Es sollte allerdings noch mehr als 80 Jahre dauern, ehe tatsächlich ein U-Boot gleichen Namens jene Leistungen vollbringen konnte, die an Jules Vernes Schöpfung so faszinierten. Bei diesem Schiff handelte es sich um das erste durch Kernkraft angetriebene U-Boot der Welt, die Nautilus SSN-571. Dieses für die US Navy in der Zeit von 1952 bis 1954 gebaute Boot war mit 97,5 Meter Länge und 8,1 Meter Breite zwar nicht viel größer als damalige dieselelektrische Boote, überragte diese aber durch seine Schnelligkeit und der Fähigkeit, technisch „fast unbegrenzt lange“ zu tauchen.

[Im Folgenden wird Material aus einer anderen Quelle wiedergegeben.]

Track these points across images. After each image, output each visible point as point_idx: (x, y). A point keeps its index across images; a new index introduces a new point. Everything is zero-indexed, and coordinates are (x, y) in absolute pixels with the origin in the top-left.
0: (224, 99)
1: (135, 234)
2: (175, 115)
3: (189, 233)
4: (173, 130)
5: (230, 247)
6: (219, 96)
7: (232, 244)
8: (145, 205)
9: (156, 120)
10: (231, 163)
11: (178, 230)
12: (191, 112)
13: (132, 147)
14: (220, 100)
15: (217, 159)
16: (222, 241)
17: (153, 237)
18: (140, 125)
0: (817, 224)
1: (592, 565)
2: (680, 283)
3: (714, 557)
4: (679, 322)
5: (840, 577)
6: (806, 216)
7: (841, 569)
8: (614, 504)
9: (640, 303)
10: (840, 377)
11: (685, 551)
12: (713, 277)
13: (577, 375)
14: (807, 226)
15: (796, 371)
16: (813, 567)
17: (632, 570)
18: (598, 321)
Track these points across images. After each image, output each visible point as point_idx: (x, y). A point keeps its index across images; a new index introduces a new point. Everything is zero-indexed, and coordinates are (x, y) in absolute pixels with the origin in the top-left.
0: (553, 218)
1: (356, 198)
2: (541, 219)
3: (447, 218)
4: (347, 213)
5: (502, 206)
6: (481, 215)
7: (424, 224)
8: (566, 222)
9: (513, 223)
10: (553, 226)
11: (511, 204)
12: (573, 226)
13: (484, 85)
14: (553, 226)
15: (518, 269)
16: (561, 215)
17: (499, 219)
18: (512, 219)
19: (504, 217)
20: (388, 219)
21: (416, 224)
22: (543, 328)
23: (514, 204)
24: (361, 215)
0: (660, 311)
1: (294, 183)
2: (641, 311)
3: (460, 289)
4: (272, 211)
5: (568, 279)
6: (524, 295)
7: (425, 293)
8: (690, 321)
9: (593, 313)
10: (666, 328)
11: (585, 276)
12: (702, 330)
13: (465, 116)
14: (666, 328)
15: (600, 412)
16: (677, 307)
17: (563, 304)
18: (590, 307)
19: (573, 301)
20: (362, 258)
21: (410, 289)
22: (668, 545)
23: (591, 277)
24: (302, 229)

Der Wunsch des Menschen, länger und tiefer als es die Atemluft zulässt zu tauchen, ist etwa genauso alt wie der Wunsch zu fliegen. Deswegen beschäftigten sich schon immer Forscher und Erfinder damit, entsprechende Vorrichtungen oder Instrumente zu entwickeln, die dies ermöglichen sollten. Aus der Antike liegen diesbezüglich Berichte von Aristoteles und Plinius dem Älteren vor. Selbst Alexander der Große soll bereits Tauchversuche im Mittelmeer unternommen haben. Das bekannteste und auch heute noch verbreiteste „Instrument“ dafür ist ein Schnorchel in der „richtigen“ Länge, da das Tauchen mit einem zu langen Schnorchel (> 30 cm) lebensgefährlich wird. Das liegt daran, dass bei zu langem Schnorchel, das in ihm enthaltene Luftvolumen nicht mehr deutlich kleiner ist als der menschliche Lungeninhalt und so mit wachsender Länge des Schnorchels immer mehr verbrauchte Luft eingeatmet wird – man spricht von so genannter „Pendelluft“. Ebenfalls sehr alt sind Gewichtsgürtel, die es vor allem gut trainierten Tauchern (etwa Schwamm- oder Perlentauchern) erleichterten, länger unter Wasser zu bleiben, ohne ständig gegen den kraftraubenden Auftrieb ankämpfen zu müssen.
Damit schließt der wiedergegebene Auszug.